▶ _DOCUMENT SECTION_:

European Competitive Telecommunications Association

Brussels, 23 October 2017. Ahead of negotiations on rules to promote investment and thereby boost broadband connectivity in the EU, the Council deals a blow to regulatory independence in pursuit of better investment conditions. ECTA calls on the European Parliament and the European Commission to ensure that wilful political intervention in the work of national regulatory authorities (NRAs) be excluded under the future framework for electronic communications.

On 11 October 2017, the Council of Ministers issued the Estonian Presidency with a mandate to start interinstitutional negotiations with the European Parliament about the future rules for providers of connectivity in the form of electronic communications.

This mandate has left unaddressed critical issues of how to make co-investment solutions for future network deployment competitively sustainable. ECTA has previously insisted that notably the issue of co-ownership by operators participating in co-investments needs to be convincingly addressed, while ensuring access to non-participating operators on terms that enable them to compete effectively.

▶ _STORED DATA_:
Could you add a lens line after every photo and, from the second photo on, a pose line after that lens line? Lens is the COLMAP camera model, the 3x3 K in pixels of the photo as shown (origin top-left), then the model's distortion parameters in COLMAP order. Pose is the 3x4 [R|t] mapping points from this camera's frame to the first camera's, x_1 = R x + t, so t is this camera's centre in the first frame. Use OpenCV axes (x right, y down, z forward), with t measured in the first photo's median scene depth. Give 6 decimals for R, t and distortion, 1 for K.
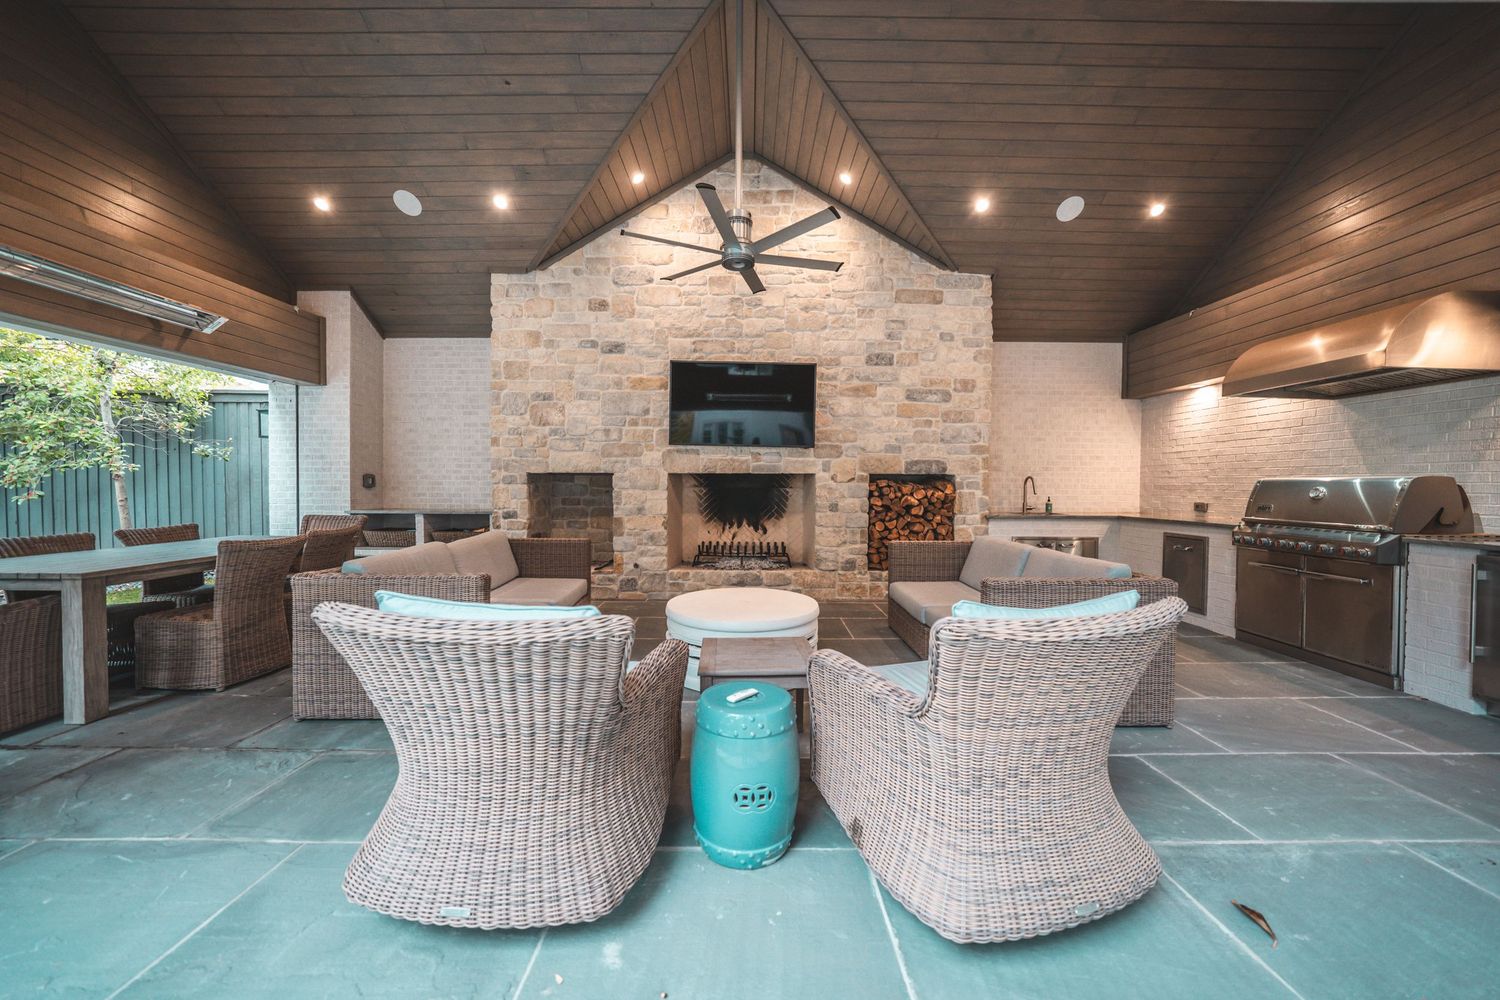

▶ _EXERCISE AIM_:
Set down everything in the ECTA statement above from "This mandate has" down to "to compete effectively.", word for word.

▶ _TASK SOLUTION_:
This mandate has left unaddressed critical issues of how to make co-investment solutions for future network deployment competitively sustainable. ECTA has previously insisted that notably the issue of co-ownership by operators participating in co-investments needs to be convincingly addressed, while ensuring access to non-participating operators on terms that enable them to compete effectively.